Similarly, for insurance, processing claims is a tedious task and traditionally demands a whole infrastructure to support staffing, training, IT systems, and whatnot. But with increasing digitization in the insurance sector, we now have what’s called Intelligent Document Processing or IDP. This technology is powerful enough to extract data from unstructured and complex documents, including forms that usually require manual processing because the generic OCR can’t analyze it meaningfully.
Manual data entry and processing is a taxing affair both for the employer and the staff and also financially and mentally. With the logistics sector now pioneering automation in terms of document data extraction, here’s what makes it a cost-effective venture:
The quickest and the most effective alternative to manual data entry is an automated setup. With the help of AI and smarter OCR, you can complete redundant and otherwise time-consuming tasks without much effort. Yet, technology can only do so much.
Humans must train machines to perform clearly delegated tasks and proactively interpret the derived results. Adjustments or human input might be required if the outcomes are indeed counterintuitive.
Here's what machines can do:
But truly, machines can only make an educated guess, but it’s the experts who will have to confirm the results. The goal is to train the machines, so they can make near-perfect guesses.
And when it gets down to the brass tacks, in the collaboration of AI and humans, it’s the latter that has to input the least and reap the most benefits. In the right setup, human-machine collaboration can result in error-free data extraction and processing.
With Docsumo’s Document AI and Intelligent OCR technology, automation meets decisioning and analytics. Whether it’s pay stubs, invoices, or actionable data, all your high-volume, repetitive tasks get completed seamlessly. Our technology promises to drastically reduce turnaround time and improve accuracy.
Everything - from uploading documents to editing and validating fields to downloading CSV/Excel/JSON - our solution has it all sorted out. Let ‘s schedule a demo and let Docsumo take care of your data entry blues.

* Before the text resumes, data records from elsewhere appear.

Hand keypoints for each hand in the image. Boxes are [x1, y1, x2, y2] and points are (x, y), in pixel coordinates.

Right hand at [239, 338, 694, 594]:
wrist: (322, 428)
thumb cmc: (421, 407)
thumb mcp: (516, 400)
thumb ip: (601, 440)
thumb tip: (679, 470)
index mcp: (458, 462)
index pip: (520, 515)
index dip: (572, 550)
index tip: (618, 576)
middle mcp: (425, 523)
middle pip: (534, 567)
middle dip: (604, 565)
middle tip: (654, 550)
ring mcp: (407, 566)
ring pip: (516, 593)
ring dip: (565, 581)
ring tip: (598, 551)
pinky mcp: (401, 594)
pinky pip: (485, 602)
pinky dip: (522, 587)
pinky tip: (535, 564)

In today’s dynamic business world, filing and archiving official documents in the digital form makes it handy, and works wonders in the future or in unforeseen circumstances.

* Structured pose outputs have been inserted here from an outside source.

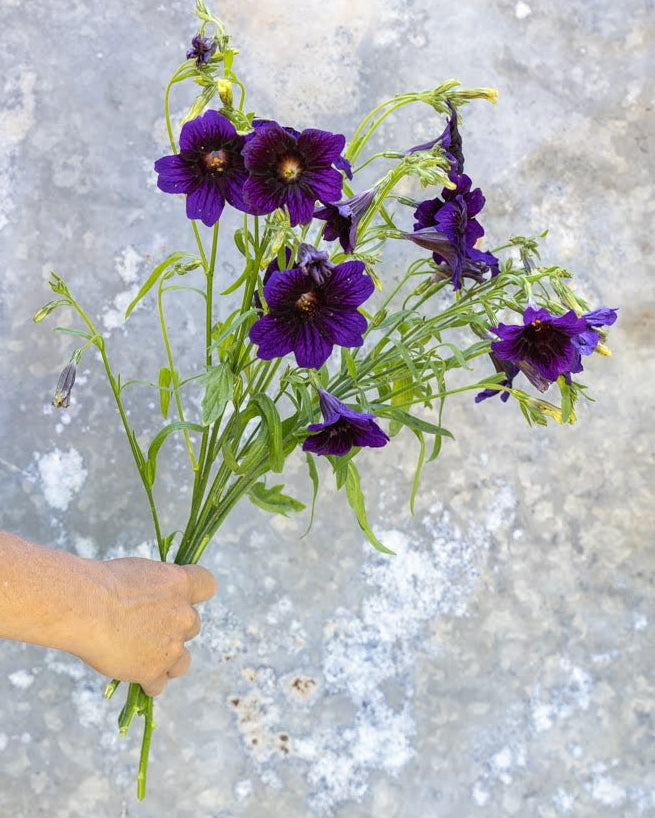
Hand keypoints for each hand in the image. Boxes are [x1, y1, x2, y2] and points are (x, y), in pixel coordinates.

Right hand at [71, 558, 216, 695]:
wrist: (85, 607)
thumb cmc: (104, 583)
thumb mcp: (140, 572)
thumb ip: (158, 589)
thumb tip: (157, 600)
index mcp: (181, 584)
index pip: (207, 585)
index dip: (194, 593)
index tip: (178, 597)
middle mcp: (184, 615)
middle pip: (192, 626)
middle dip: (174, 629)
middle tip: (146, 628)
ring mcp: (171, 646)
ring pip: (182, 661)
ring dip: (168, 660)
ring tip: (143, 656)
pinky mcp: (153, 671)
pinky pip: (158, 685)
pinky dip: (146, 681)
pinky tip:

With an automated data extraction solution, loan documents can automatically be processed end-to-end without any human errors and delays. Automation in loan document processing prevents downtimes, eliminates data redundancy, and allows companies to respond faster to client queries. By combining machine learning with deep learning and OCR, companies can eliminate huge costs, derive actionable insights, and streamline loan processing and approvals through efficient data extraction and analysis.
Mortgage lenders receive multiple identity and income verification documents along with different forms from loan applicants in a variety of formats and styles. Traditional OCR solutions fail to extract data from these semi-structured documents and that’s why more and more lenders are adopting intelligent document processing solutions. IDP solutions not only extract data correctly, they are able to validate extracted data against predefined rules in order to improve accuracy.
Intelligent Document Processing is an automation technology that captures information from a myriad of documents and data sources, extract data, and organizes it for further processing. IDP solutions enable businesses to seamlessly integrate with core processes, eliminate manual labour, address challenges faced in reading different document layouts, and meeting legal & compliance requirements. Accurate data is the foundation of every organization, and IDP assists businesses in dealing with the complexity of processing huge volumes of documents, helping them automate manual data entry processes, and move away from traditional semi-automated OCR workflows.